God spoke to me during our church search when we attended Compline (for the first and only time together). I came through the doors of the nave and saw it chocked full with another completely different group of people. God told me then, “This is it, Penny. Welcome home.” I use two items to represent this spiritual stretch—my heart necklace and The Wisdom Jesus by Cynthia Bourgeaut. [Show necklace and book.] Early on, I volunteered in Sunday School and on the education committee which led me to seven years of governance on our vestry and then the diocesan Standing Committee.

This middle band is characterized by both a piece of jewelry and a book because this is when I changed to being less literal, less linear, less defined by any religious form. I found the mystics. At first, I was mad as hell. These Christian men and women had always been there. Why hadn’t anyone told me?! I had been seeking these wise ones all my life; this middle way of contemplation and action fits for me. I agree with the words of James Finley, “When we seek what is truest in our own tradition, we discover we are one with those who seek what is truest in their tradition.”

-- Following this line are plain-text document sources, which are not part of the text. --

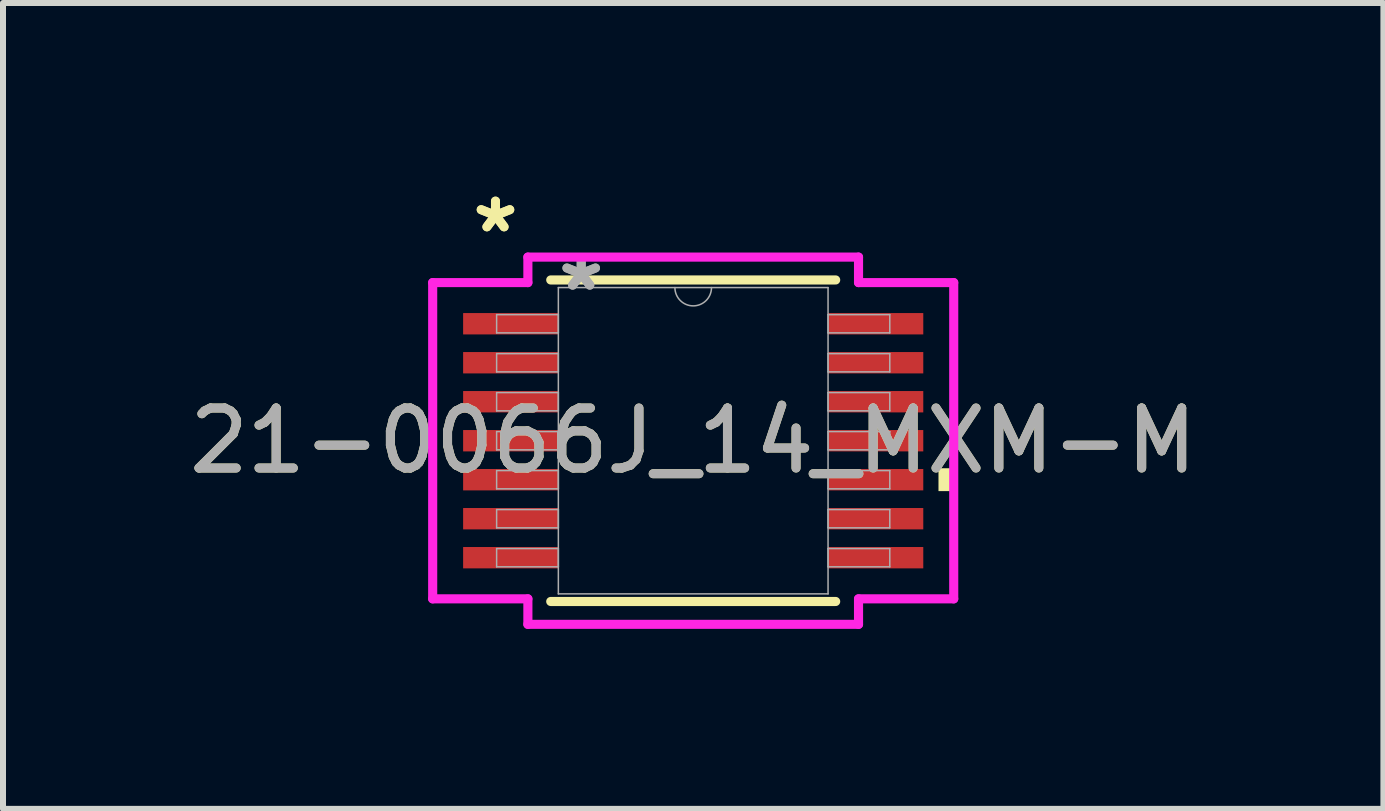
<source format=kicad_pcb>
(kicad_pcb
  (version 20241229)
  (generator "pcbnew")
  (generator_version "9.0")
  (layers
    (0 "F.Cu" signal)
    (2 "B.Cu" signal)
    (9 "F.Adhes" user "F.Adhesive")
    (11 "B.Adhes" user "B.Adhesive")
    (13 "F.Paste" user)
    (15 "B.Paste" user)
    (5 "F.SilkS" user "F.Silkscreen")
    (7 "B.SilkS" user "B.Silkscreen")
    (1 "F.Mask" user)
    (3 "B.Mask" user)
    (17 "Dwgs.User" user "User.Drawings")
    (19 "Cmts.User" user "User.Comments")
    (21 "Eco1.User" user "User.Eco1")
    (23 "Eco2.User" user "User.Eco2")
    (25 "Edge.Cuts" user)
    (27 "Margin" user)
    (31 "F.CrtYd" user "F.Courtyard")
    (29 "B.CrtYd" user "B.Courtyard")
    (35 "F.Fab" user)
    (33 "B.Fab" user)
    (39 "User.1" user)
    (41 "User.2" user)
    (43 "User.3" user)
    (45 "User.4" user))
  (footprint "21-0066J_14_MXM-M"
    (layer "F.Cu")
    (at 8.506 4.297)
    (property "Reference" "21-0066J_14_MXM-M" (at 0 0 0) (unlocked yes) (layer "F.SilkS") (effects (font (size 1 1) (thickness 0.15))))
    (attr smd)
    (fp_line (start -2.375 2.68) (end 2.375 2.68) (stroke (width 0.152) (type solid)) (layer "F.SilkS"))
    (fp_line (start 2.375 -2.68) (end -2.375 -2.68) (stroke (width 0.152) (type solid)) (layer "F.SilkS"))
    (fp_poly (pts (xy 4.343 0.459) (xy 4.343 0.84) (xy 4.089 0.84) (xy 4.089 0.459)) (stroke (width 0) (type solid)) (fill yes) (layer "F.SilkS"))
    (fp_line (start -4.343 -2.636) (end -2.756 -2.636) (stroke (width 0.152) (type solid)) (layer "F.CrtYd"))
    (fp_line (start -4.343 2.636) (end -4.343 -2.636) (stroke (width 0.152) (type solid)) (layer "F.CrtYd"))
    (fp_line (start -4.343 2.636) (end -2.756 2.636) (stroke (width 0.152) (type solid)) (layer "F.CrtYd"))
    (fp_line (start -2.756 -3.061) (end 2.756 -3.061) (stroke (width 0.152) (type solid)) (layer "F.CrtYd"))
    (fp_line (start -2.756 -2.636) (end -2.756 -3.061) (stroke (width 0.152) (type solid)) (layer "F.CrtYd"))
    (fp_line (start -2.756 3.061) (end -2.756 2.636) (stroke (width 0.152) (type solid)) (layer "F.CrtYd"))
    (fp_line (start 2.756 -3.061) (end 2.756 -2.636) (stroke (width 0.152) (type solid)) (layer "F.CrtYd"))
    (fp_line (start 2.756 2.636) (end 2.756 3.061) (stroke (width 0.152) (type solid)) (layer "F.CrtYd"))
    (fp_line (start 2.756 3.061) (end -2.756 3.061) (stroke (width 0.152) (type solid)) (layer "F.CrtYd"))
    (fp_line (start 4.343 -2.636) (end 2.756 -2.636) (stroke (width 0.152) (type solid)) (layer "F.CrtYd"))
    (fp_line (start 4.343 -2.636) (end 4.343 2.636) (stroke (width 0.152) (type solid)) (layer "F.CrtYd"))
    (fp_line (start 4.343 2.636) (end 2.756 2.636) (stroke (width 0.152) (type solid)) (layer "F.CrtYd"))
    (fp_line (start -3.277 -2.102) (end -3.277 -1.798) (stroke (width 0.025) (type solid)) (layer "F.Fab"))
    (fp_line (start -3.277 -1.798) (end -2.248 -1.798) (stroke (width 0.025) (type solid)) (layer "F.Fab"))
    (fp_line (start -3.277 -1.452) (end -3.277 -1.148) (stroke (width 0.025) (type solid)) (layer "F.Fab"))
    (fp_line (start -3.277 -1.148) (end -2.248 -1.148) (stroke (width 0.025) (type solid)) (layer "F.Fab"))
    (fp_line (start -3.277 -0.802) (end -3.277 -0.498) (stroke (width 0.025) (type solid)) (layer "F.Fab"))
    (fp_line (start -3.277 -0.498) (end -2.248 -0.498) (stroke (width 0.025) (type solid)) (layer "F.Fab"))
    (fp_line (start -3.277 -0.152) (end -3.277 0.152) (stroke (width 0.025) (type solid)) (layer "F.Fab"))
    (fp_line (start -3.277 0.152) (end -2.248 0.152) (stroke (width 0.025) (type solid)) (layer "F.Fab"))
    (fp_line (start -3.277 0.498) (end -3.277 0.802) (stroke (width 0.025) (type solid)) (layer "F.Fab"))
    (fp_line (start -3.277 0.802) (end -2.248 0.802) (stroke (width 0.025) (type solid)) (layer "F.Fab"))
    (fp_line (start -3.277 1.148) (end -3.277 1.452) (stroke (width 0.025) (type solid)) (layer "F.Fab"))
    (fp_line (start -3.277 1.452) (end -2.248 1.452) (stroke (width 0.025) (type solid)) (layer "F.Fab"))
    (fp_line (start -3.277 1.798) (end -3.277 2.102) (stroke (width 0.025) (type solid)) (layer "F.Fab"))
    (fp_line (start -3.277 2.102) (end -2.248 2.102) (stroke (width 0.025) (type solid)) (layer "F.Fab"))
    (fp_line (start -2.248 -2.553) (end -2.248 2.553) (stroke (width 0.025) (type solid)) (layer "F.Fab"))
    (fp_line (start -2.248 -2.102) (end -3.277 -2.102) (stroke (width 0.025) (type solid)) (layer "F.Fab"))
    (fp_line (start -2.248 -1.798) (end -2.248 -2.102) (stroke (width 0.025) (type solid)) (layer "F.Fab"))
    (fp_line (start -2.248 -1.452) (end -3.277 -1.452) (stroke (width 0.025) (type solid)) (layer "F.Fab"))
    (fp_line (start -2.248 -1.148) (end -2.248 -1.452) (stroke (width 0.025) (type solid)) (layer "F.Fab"))
    (fp_line (start -2.248 -0.802) (end -3.277 -0.802) (stroke (width 0.025) (type solid)) (layer "F.Fab"))
    (fp_line (start -2.248 -0.498) (end -2.248 -0.802) (stroke (width 0.025) (type solid)) (layer "F.Fab"))
    (fp_line (start -2.248 -0.152) (end -3.277 -0.152) (stroke (width 0.025) (type solid)) (layer "F.Fab"))
    (fp_line (start -2.248 0.152) (end -2.248 -0.152) (stroke (width 0.025) (type solid)) (layer "F.Fab"))
    (fp_line (start -2.248 0.498) (end -3.277 0.498) (stroke (width 0.025) (type solid)) (layer "F.Fab"))
    (fp_line (start -2.248 0.802) (end -2.248 0.498) (stroke (width 0.025) (type solid)) (layer "F.Fab"))
    (fp_line (start -2.248 1.148) (end -3.277 1.148) (stroke (width 0.025) (type solid)) (layer "F.Fab"))
    (fp_line (start -2.248 1.452) (end -2.248 1.148) (stroke (width 0.025) (type solid)) (layer "F.Fab"))
    (fp_line (start -2.248 1.798) (end -3.277 1.798) (stroke (width 0.025) (type solid)) (layer "F.Fab"))
    (fp_line (start -2.248 2.102) (end -2.248 1.798) (stroke (width 0.025) (type solid)) (layer "F.Fab"))
    (fp_line (start -2.248 2.553) (end 2.248 2.553) (stroke (width 0.025) (type solid)) (layer "F.Fab"))
    (fp_line (start 2.248 -2.553) (end -2.248 -2.553) (stroke (width 0.025) (type solid)) (layer "F.Fab"))
    (fp_line (start 2.248 -2.102) (end 2.248 -1.798) (stroke (width 0.025) (type solid)) (layer "F.Fab"))
    (fp_line (start 2.248 -1.798) (end 3.277 -1.798) (stroke (width 0.025) (type solid)) (layer "F.Fab"))
    (fp_line (start 2.248 -1.452) (end 2.248 -1.148) (stroke (width 0.025) (type solid)) (layer "F.Fab"))
    (fp_line (start 2.248 -1.148) (end 3.277 -1.148) (stroke (width 0.025) (type solid)) (layer "F.Fab"))
    (fp_line (start 2.248 -0.802) (end 2.248 -0.498) (stroke (width 0.025) (type solid)) (layer "F.Fab"))
    (fp_line (start 2.248 -0.498) (end 3.277 -0.498) (stroke (width 0.025) (type solid)) (layer "F.Fab"))
    (fp_line (start 2.248 -0.152) (end 2.248 0.152) (stroke (width 0.025) (type solid)) (layer "F.Fab"))
    (fp_line (start 2.248 0.152) (end 3.277 0.152) (stroke (width 0.025) (type solid)) (layer "F.Fab"))
    (fp_line (start 2.248 0.498) (end 2.248 0.802) (stroke (width 0.025) (type solid)) (layer "F.Fab"))
    (fp_line (start 2.248 0.802) (end 3.277 0.802) (stroke (width 0.025) (type solid)) (layer "F.Fab"))
    (fp_line (start 2.248 1.148) (end 2.248 1.452) (stroke (width 0.025) (type solid)) (layer "F.Fab"))
    (fp_line (start 2.248 1.452) (end 3.277 1.452) (stroke (width 0.025) (type solid)) (layer "F.Fab"))
    (fp_line (start 2.248 1.798) (end 2.248 2.102) (stroke (width 0.025) (type solid)) (layer "F.Fab"))
    (fp_line (start 2.248 2.102) (end 3.277 2.102) (stroke (width 0.025) (type solid)) (layer "F.Fab"))
    (fp_line (start 2.248 2.553) (end 2.248 -2.553) (stroke (width 0.025) (type solid)) (layer "F.Fab"))
    (fp_line (start 3.277 -2.102) (end 2.248 -2.102) (stroke (width 0.025) (type solid)) (layer "F.Fab"))
    (fp_line (start 3.277 -1.798) (end 3.277 -2.102) (stroke (width 0.025) (type solid)) (layer "F.Fab"))
    (fp_line (start 3.277 -1.452) (end 2.248 -1.452) (stroke (width 0.025) (type solid)) (layer "F.Fab"))
    (fp_line (start 3.277 -1.148) (end 3.277 -1.452) (stroke (width 0.025) (type solid)) (layer "F.Fab"))
    (fp_line (start 3.277 -0.802) (end 2.248 -0.802) (stroke (width 0.025) (type solid)) (layer "F.Fab"))
    (fp_line (start 3.277 -0.498) (end 3.277 -0.802) (stroke (width 0.025) (type solid)) (layer "F.Fab"))
    (fp_line (start 3.277 -0.152) (end 2.248 -0.152) (stroke (width 0.025) (type solid)) (layer "F.Fab"))
    (fp_line (start 3.277 0.152) (end 3.277 -0.152) (stroke (width 0.025) (type solid)) (layer "F.Fab"))
    (fp_line (start 3.277 0.498) (end 2.248 0.498) (stroke (width 0.025) (type solid)) (layer "F.Fab"))
    (fp_line (start 3.277 0.802) (end 3.277 0.498) (stroke (width 0.025) (type solid)) (layer "F.Fab"))
    (fp_line (start 3.277 1.148) (end 2.248 1.148) (stroke (width 0.025) (type solid)) (layer "F.Fab"))
    (fp_line (start 3.277 1.452) (end 3.277 1.148) (stroke (width 0.025) (type solid)) (layer "F.Fab"))
    (fp_line (start 3.277 1.798) (end 2.248 1.798) (stroke (width 0.025) (type solid)) (layer "F.Fab"))
    (fp_line (start 3.277 2.102) (end 3.277 1.798) (stroke (width 0.025) (type solid)) (layer "F.Fab"))
    (fp_arc (start 0.3048 -2.5527) (mid 0 -2.2479) (end -0.3048 -2.5527) (stroke (width 0.0254) (type solid)) (layer "F.Fab"))
    (fp_text user "*" (at -3.296 -3.449 0) (unlocked yes) (layer "F.SilkS") (effects (font (size 1 1) (thickness 0.15))))
    (fp_text user "*" (at -3.296 -3.449 0) (layer "F.SilkS") (effects (font (size 1 1) (thickness 0.15))))
    (fp_text user "*" (at -1.867 -2.477 0) (layer "F.Fab") (effects (font (size 1 1) (thickness 0.15))))
    (fp_text user "*" (at -1.867 -2.477 0) (unlocked yes) (layer "F.Fab") (effects (font (size 1 1) (thickness 0.15))))
    (fp_text user "${REFERENCE}" (at 0 0 0) (unlocked yes) (layer "F.Fab") (effects (font (size 1 1) (thickness 0.15))))
    (pad "1" smd rect (at -3.042 -1.95) (size 1.587 0.356) (layers "F.Cu" "F.Mask" "F.Paste"))
    (pad "2" smd rect (at -3.042 -1.3) (size 1.587 0.356) (layers "F.Cu" "F.Mask" "F.Paste"))
    (pad "3" smd rect (at -3.042 -0.65) (size 1.587 0.356) (layers "F.Cu" "F.Mask" "F.Paste"))
    (pad "4" smd rect (at -3.042 0) (size 1.587 0.356) (layers "F.Cu" "F.Mask" "F.Paste"))
    (pad "5" smd rect (at -3.042 0.65) (size 1.587 0.356) (layers "F.Cu" "F.Mask" "F.Paste"))
    (pad "6" smd rect (at -3.042 1.3) (size 1.587 0.356) (layers "F.Cu" "F.Mask" "F.Paste"))
    (pad "7" smd rect (at -3.042 1.95) (size 1.587 0.356) (layers "F.Cu" "F.Mask" "F.Paste"))
    (pad "8" smd rect (at 3.042 1.95) (size 1.587 0.356) (layers "F.Cu" "F.Mask" "F.Paste"))
    (pad "9" smd rect (at 3.042 1.3) (size 1.587 0.356) (layers "F.Cu" "F.Mask" "F.Paste"))
    (pad "10" smd rect (at 3.042 0.65) (size 1.587 0.356) (layers "F.Cu" "F.Mask" "F.Paste"))
    (pad "11" smd rect (at 3.042 0) (size 1.587 0.356) (layers "F.Cu" "F.Mask" "F.Paste"))
    (pad "12" smd rect (at 3.042 -0.65) (size 1.587 0.356) (layers "F.Cu" "F.Mask" "F.Paste"))
    (pad "13" smd rect (at 3.042 -1.3) (size 1.587 0.356) (layers "F.Cu" "F.Mask" "F.Paste"))
    (pad "14" smd rect (at 3.042 -1.95) (size 1.587 0.356) (layers "F.Cu" "F.Mask" "F.Paste")))
  (gr_rect
    (start -3 -3)
    (end 20.012 10.434)
    (stroke (width 0.1) (type default))
    (fill no)
    (layer "Edge.Cuts")))
</source>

I find the aqua swathe the hardest to explain. The best word I can come up with is “bridging.” Overall it stands in for four decades of my work in the world. Over the years I have been the transition specialist, the connector—making programs work for disabled children, traveling with a youth mission to Mexico the summer before college, lifeguarding at an inner-city pool where I was almost the only white person, trying to make sense of benefits for families living in poverty.

When I was working in a school district where more than 30% of the families spoke Spanish, my boss encouraged me to write about learning Spanish in middle age. [Show my book.] I had been traveling back-and-forth to Nicaragua, initially under the cathedral’s auspices “to learn how most of the world lives.” While I had published essays for religious purposes and overseen lots of technical writing, Bridging represents the first time I wrote, with God’s help, for both audiences—the church and the general public. Blue is also the color associated with the throat chakra. I see this period of my life as a time of opening my throat and freeing my voice.

I was led eventually to this rich indigo third eye period of my life. Writers, I’m told, should develop a web presence first. But my blog—alwaysbriging.com [Show business card.]—came after my book. After 30+ years of working on behalf of children and families, this website accompanied me on the long glide slope to my recent retirement. Three years ago, I committed to posting an essay with an illustration at least monthly. I am grateful to have a way to share my stories, for instance about volunteering with the nearby bilingual mission church, about my inadvertent racist remarks, about living with a Jehovah Witness family in Costa Rica and a Mormon family in Ecuador, etc.

Most recently I posted an essay called “Colorful Caregiver Meds,” the closest I’ve come to describing the net and the violet of the crown chakra. My guru Jesus the Christ together as God and Spirit, has made the net that holds me…and all of us…clear, clear and even palpable. For this, I am grateful.

Amen.

 

*EFM Spiritual Autobiography for 2019. Prompt was “colors.”